[Fedora-packaging] Re: No pre-built applications rule

Axel Thimm Axel.Thimm at ATrpms.net
Sun Sep 17 07:19:28 UTC 2006


On Sun, Sep 17, 2006 at 07:53:10AM +0200, Ralf Corsepius wrote:
> On Sat, 2006-09-16 at 22:08 -0700, Toshio Kuratomi wrote:
> > Hey guys,
> > It's come to my attention that we don't have a "Packages must be built
> > from source, no precompiled binaries" rule in the current guidelines.  I
> > think this is an oversight as the Binary Firmware section:
> > http://www.fedoraproject.org/wiki/Packaging/Guidelines#BinaryFirmware
> > 
> > implies this for the specific case of firmware.
> > 
> > How about something like:
> > 
> > "Packages must be built from source code.  Including pre-built programs
> > or libraries is strictly forbidden.  A select few exceptions are made
> > for binary firmware.  Please see
> > http://www.fedoraproject.org/wiki/Packaging/Guidelines#BinaryFirmware
> > for details."

[Stored items]
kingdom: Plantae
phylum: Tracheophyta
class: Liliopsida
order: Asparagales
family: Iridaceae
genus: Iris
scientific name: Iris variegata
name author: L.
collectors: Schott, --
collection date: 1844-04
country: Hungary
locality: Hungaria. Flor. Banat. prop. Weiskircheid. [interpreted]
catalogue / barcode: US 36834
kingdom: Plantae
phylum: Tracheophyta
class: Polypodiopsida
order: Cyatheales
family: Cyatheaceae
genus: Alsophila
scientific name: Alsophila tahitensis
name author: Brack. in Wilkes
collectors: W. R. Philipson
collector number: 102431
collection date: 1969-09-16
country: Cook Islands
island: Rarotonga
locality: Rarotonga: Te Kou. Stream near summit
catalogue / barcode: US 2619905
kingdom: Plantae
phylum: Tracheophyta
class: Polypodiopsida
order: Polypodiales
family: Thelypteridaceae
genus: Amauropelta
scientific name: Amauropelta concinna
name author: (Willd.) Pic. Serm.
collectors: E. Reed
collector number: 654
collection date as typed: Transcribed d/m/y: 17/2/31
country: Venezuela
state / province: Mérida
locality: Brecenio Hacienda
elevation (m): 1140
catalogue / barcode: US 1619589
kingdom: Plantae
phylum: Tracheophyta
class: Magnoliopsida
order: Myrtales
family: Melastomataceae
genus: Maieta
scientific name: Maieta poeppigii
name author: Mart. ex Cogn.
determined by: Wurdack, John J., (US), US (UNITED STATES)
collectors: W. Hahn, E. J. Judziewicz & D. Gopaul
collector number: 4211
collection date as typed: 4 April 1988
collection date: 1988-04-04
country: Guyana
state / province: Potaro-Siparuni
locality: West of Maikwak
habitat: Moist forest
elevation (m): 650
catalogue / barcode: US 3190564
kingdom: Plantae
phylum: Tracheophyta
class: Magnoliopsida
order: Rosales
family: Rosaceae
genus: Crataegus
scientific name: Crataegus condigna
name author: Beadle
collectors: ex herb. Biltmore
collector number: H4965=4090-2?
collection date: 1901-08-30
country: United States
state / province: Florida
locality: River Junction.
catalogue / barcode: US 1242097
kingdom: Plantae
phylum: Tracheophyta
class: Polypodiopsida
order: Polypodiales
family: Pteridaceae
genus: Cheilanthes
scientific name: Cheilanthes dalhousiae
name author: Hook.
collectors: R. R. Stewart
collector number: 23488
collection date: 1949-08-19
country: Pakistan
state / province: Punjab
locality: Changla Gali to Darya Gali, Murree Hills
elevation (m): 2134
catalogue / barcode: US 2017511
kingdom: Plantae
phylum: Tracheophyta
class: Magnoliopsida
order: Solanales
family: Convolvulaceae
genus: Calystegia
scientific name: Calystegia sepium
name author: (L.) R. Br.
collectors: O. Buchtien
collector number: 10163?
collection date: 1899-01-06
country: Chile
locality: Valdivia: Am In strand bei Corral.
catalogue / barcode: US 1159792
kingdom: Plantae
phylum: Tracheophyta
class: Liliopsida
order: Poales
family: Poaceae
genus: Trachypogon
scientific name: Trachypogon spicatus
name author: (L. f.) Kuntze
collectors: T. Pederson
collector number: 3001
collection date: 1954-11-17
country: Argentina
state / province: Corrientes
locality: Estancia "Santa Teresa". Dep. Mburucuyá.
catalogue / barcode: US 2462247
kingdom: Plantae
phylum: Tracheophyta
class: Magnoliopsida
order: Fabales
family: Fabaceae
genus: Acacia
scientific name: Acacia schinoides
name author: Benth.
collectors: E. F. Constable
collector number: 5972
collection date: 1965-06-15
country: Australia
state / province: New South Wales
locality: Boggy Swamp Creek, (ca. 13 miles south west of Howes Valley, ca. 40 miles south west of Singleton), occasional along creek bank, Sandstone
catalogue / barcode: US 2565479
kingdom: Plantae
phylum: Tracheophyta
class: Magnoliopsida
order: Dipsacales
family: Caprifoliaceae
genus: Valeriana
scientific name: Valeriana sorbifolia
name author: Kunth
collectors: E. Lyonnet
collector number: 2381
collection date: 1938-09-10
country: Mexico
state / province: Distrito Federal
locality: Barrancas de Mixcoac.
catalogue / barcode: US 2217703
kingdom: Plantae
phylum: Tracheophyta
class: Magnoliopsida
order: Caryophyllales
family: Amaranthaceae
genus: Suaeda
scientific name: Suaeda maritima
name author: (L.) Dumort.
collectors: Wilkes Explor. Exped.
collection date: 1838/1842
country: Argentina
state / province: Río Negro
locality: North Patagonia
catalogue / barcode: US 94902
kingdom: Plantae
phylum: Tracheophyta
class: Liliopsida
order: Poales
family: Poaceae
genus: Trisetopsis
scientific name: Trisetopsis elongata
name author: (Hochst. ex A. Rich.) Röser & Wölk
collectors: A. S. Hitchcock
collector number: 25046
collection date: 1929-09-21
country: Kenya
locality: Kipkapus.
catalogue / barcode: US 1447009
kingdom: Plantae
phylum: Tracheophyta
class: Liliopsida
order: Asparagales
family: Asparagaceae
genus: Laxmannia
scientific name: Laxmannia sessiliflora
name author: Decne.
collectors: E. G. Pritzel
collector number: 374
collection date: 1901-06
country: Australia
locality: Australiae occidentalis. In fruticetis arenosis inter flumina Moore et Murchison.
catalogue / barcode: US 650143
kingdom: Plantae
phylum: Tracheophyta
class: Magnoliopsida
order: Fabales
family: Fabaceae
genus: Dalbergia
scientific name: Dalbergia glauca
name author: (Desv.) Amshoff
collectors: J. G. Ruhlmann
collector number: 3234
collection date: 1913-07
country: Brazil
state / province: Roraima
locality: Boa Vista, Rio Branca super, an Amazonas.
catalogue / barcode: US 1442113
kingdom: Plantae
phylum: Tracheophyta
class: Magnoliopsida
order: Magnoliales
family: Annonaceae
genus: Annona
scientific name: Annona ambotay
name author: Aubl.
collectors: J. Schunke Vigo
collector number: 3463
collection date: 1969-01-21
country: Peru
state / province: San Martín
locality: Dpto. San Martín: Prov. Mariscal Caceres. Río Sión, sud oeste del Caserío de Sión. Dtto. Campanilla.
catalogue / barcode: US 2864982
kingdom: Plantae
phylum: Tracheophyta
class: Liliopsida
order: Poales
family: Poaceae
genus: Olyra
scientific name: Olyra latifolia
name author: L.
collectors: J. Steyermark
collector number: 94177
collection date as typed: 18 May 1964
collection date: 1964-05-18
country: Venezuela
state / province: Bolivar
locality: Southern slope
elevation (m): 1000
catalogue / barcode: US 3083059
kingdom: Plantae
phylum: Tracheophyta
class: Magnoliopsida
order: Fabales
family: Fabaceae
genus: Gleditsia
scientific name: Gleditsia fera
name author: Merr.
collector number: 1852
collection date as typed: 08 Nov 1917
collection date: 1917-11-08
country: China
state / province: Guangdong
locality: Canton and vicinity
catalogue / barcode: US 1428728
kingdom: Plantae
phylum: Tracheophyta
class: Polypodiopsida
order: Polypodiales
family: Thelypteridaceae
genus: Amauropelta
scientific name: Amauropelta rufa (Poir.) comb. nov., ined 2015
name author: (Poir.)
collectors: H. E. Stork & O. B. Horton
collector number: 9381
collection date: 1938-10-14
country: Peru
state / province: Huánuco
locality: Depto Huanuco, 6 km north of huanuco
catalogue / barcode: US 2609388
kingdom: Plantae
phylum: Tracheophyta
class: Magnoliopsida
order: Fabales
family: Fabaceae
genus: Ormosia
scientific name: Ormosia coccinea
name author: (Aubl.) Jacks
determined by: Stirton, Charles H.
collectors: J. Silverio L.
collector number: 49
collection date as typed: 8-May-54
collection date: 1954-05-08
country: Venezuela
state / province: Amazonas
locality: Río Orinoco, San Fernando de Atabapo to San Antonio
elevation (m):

Exercise prompt:
Reproduce the part of the mailing list post between "On Sun, Sep" and "case of firmware.", inclusive.

Answer space:
On Sun, Sep 17, 2006 at 07:53:10AM +0200, Ralf Corsepius wrote:
> On Sat, 2006-09-16 at 22:08 -0700, Toshio Kuratomi wrote:
> > Hey guys,
> > It's come to my attention that we don't have a "Packages must be built
> > from source, no precompiled binaries" rule in the current guidelines.  I
> > think this is an oversight as the Binary Firmware section:
> > http://www.fedoraproject.org/wiki/Packaging/Guidelines#BinaryFirmware
> > 
> > implies this for the specific case of firmware.